Bisa jadi sikap Muhammadiyah ini karena dua tokoh Muhammadiyah; M. Dawam Rahardjo dan Syafi’i Anwar lah bersama Imaduddin Abdul Rahim (pendiri Masjid Salman ITB) yang mempertemukan Erik Salman, Ali Mudakir, M. Zaenuri, Awang Surya dan M. Iqbal, mahasiswa Unibraw yang menggagas simposium “Sumbangan Cendekiawan Muslim Menuju Era Tinggal Landas” menghadap Menristek Prof. B.J. Habibie dan meminta beliau untuk memimpin wadah cendekiawan muslim dalam lingkup nasional. Dari simposium itu kemudian lahirlah ICMI dan Prof. B.J. Habibie menjadi Ketua Umumnya hingga tahun 2000.
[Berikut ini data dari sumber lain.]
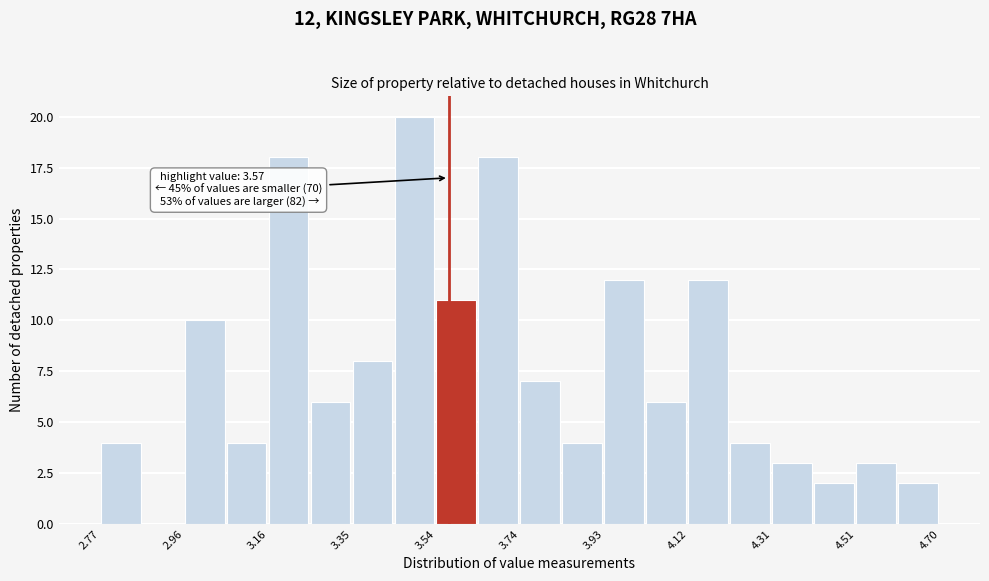

Over which range of the x-axis is the bar tallest?

3.44 to 3.54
Kehadiran ICMI waktu itu memang direspons beragam berbagai kalangan. Selain Muhammadiyah, ada kelompok-kelompok skeptis yang meragukan ICMI. Ada pula kelompok yang menaruh curiga dan menganggap ICMI sebagai ancaman seperti analisis sejarawan Kuntowijoyo dalam bukunya Identitas Politik Umat Islam.
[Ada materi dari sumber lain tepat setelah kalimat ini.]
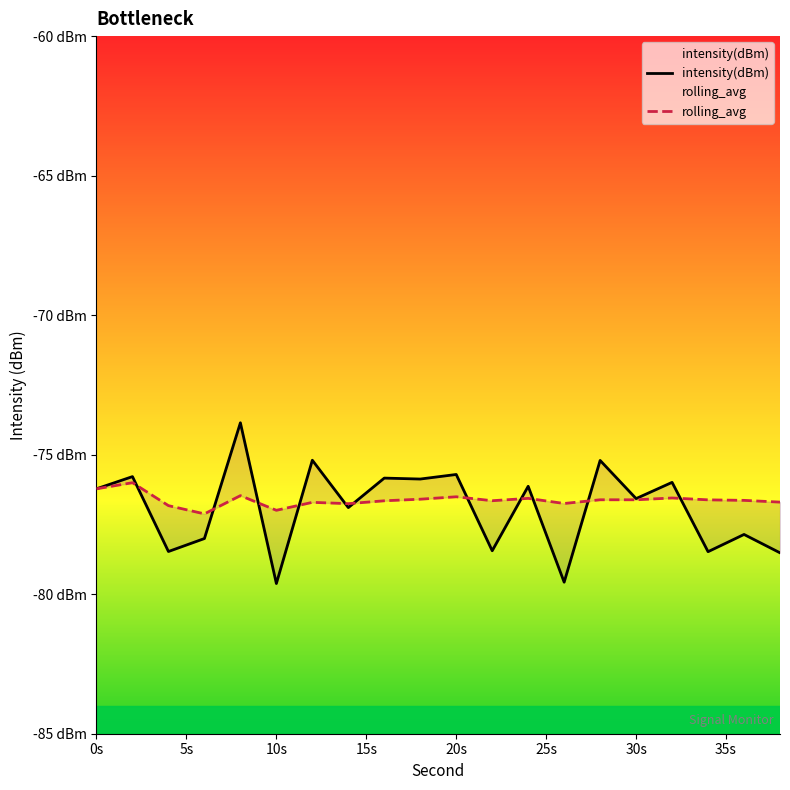

True or false: intensity(dBm) has a value of -78.0 at 6.

True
Barangkali karena akar sejarah ICMI tidak lepas dari peran beberapa tokoh Muhammadiyah, maka Muhammadiyah Depok memandang perlu kader-kadernya mengambil bagian untuk berkiprah. Barangkali juga, dengan alasan itu pula nama saya dicantumkan. Sejujurnya yang saya keluhkan, saya bukanlah apa-apa dan masih terseok-seok untuk disebut sebagai “kader terbaik” Muhammadiyah.

Undangan Pelantikan

Sebab “Mata pena sudah ditorehkan. Jangan begini-begitu!” seperti dalam dialog imajiner saya dengan “Kiai Dahlan Muda” di atas, saat undangan pelantikan saya terima, cuma “Bismillah” bekal untuk memanggul amanah ini. Andaikata dalam perjalanannya nanti saya sanggup memikulnya, akan saya tuntaskan. Akan tetapi bila saya tak sanggup karena kapasitas yang tidak cukup, saya tak ragu untuk menyatakan mundur.
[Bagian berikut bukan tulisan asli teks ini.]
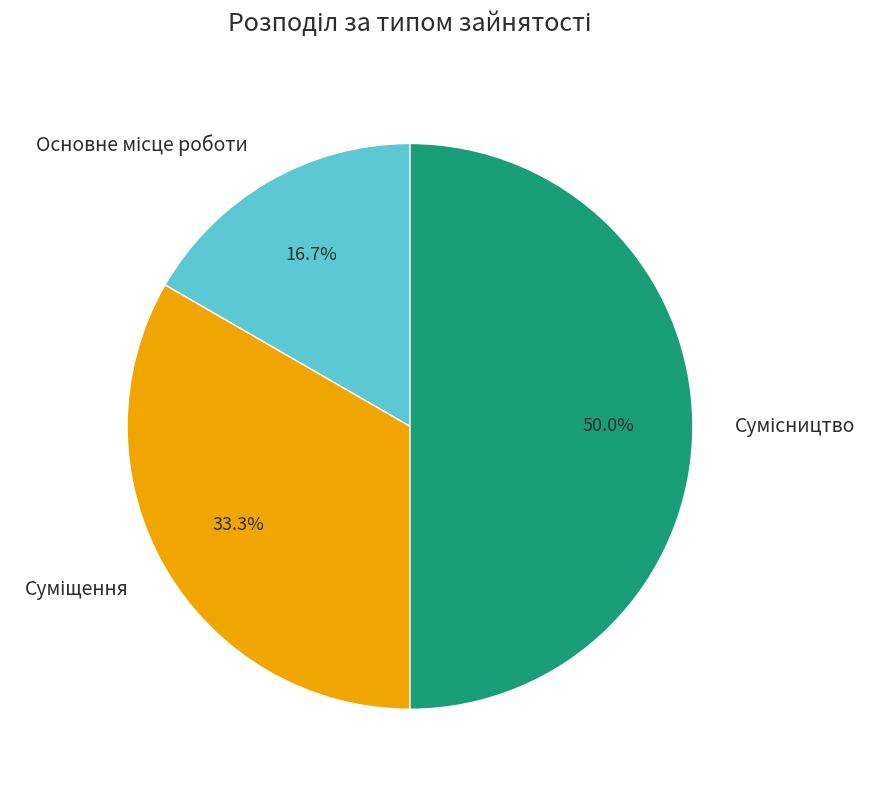

How many segments does this pie chart have?

3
Dalam surat undangan pelantikan, saya tercatat sebagai Anggota Divisi Media, Komunikasi dan Humas ICMI Orda Depok Periode 2022-2027. Divisi ini tidak presisi dengan basic pendidikan saya di Fakultas Tarbiyah. Akan tetapi, bidang ini masih beririsan dengan kompetensi keguruan yang saya geluti meskipun spesifik pada media pembelajaran dan komunikasi pendidikan. Jadi, meskipun remang-remang, masih bisa ditaksir ke mana arah divisi ini bekerja. Tentu saja, dukungan dari kader-kader Muhammadiyah Kota Depok, remang-remang itu menjadi cerah, sebagaimana Muhammadiyah yang selalu menjadi “Sang Pencerah”.

Akhirnya, bismillah, kopi sore ini saya sruput, sambil menunggu pelantikan beberapa hari lagi.